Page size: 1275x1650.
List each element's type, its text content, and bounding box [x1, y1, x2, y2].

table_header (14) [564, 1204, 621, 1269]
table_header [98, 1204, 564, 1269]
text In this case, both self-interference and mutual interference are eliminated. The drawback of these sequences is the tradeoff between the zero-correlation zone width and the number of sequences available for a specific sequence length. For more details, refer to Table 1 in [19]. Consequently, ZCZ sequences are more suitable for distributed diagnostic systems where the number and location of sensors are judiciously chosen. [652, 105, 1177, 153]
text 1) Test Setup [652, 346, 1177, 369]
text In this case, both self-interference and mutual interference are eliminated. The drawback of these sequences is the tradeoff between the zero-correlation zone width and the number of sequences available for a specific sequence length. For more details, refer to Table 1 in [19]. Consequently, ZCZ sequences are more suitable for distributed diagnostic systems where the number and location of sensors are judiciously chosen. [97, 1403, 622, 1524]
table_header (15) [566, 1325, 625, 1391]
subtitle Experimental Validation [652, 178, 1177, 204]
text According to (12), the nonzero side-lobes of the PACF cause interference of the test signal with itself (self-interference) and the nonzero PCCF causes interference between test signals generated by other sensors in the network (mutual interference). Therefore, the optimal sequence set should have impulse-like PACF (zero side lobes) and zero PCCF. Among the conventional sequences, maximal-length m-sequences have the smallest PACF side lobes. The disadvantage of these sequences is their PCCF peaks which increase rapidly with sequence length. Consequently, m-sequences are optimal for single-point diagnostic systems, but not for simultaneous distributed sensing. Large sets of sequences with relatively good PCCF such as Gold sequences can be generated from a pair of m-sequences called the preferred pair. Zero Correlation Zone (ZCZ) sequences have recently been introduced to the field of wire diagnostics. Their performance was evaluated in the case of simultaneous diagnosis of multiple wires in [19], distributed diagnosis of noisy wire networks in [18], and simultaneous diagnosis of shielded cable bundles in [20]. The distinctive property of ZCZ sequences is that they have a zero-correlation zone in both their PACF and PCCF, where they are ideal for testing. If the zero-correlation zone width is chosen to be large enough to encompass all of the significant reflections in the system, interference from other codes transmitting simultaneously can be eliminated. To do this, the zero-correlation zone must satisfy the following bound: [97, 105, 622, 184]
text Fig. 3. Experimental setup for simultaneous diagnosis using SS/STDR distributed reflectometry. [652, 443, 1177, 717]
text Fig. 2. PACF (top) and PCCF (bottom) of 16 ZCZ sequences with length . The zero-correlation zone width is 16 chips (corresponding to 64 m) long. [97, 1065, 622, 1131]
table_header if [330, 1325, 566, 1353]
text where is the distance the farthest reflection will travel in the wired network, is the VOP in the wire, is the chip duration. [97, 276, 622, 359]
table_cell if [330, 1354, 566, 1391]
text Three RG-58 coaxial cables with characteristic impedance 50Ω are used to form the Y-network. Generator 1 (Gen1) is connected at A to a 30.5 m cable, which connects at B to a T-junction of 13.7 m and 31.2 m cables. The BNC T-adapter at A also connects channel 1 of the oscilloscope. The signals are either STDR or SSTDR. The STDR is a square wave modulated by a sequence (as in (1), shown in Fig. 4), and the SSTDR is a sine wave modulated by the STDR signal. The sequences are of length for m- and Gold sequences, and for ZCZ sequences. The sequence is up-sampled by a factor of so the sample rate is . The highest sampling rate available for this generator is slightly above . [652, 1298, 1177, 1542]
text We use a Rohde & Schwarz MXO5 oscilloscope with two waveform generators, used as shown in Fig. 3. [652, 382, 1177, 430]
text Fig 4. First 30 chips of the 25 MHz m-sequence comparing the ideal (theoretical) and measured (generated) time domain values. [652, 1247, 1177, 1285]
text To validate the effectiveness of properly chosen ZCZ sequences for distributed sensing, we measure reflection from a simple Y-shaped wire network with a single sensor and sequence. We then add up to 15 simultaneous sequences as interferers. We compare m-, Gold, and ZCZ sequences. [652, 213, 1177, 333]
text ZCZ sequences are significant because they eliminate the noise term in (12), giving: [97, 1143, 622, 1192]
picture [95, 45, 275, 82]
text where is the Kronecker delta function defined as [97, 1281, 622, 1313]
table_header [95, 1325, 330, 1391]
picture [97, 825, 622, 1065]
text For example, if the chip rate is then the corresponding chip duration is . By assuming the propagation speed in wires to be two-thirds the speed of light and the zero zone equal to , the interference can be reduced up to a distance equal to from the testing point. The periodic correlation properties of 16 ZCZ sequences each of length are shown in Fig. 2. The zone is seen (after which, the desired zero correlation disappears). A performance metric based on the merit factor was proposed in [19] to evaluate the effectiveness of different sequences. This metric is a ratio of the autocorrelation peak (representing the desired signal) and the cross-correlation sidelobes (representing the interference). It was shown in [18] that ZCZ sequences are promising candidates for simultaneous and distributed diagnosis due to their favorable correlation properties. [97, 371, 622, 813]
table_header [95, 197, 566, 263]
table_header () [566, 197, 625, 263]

■ PROBLEM DETAILS: What is wanted is the number of lines holding "Experimental" in the entries. Nothing else should be given.

■ TASK ANSWER: 2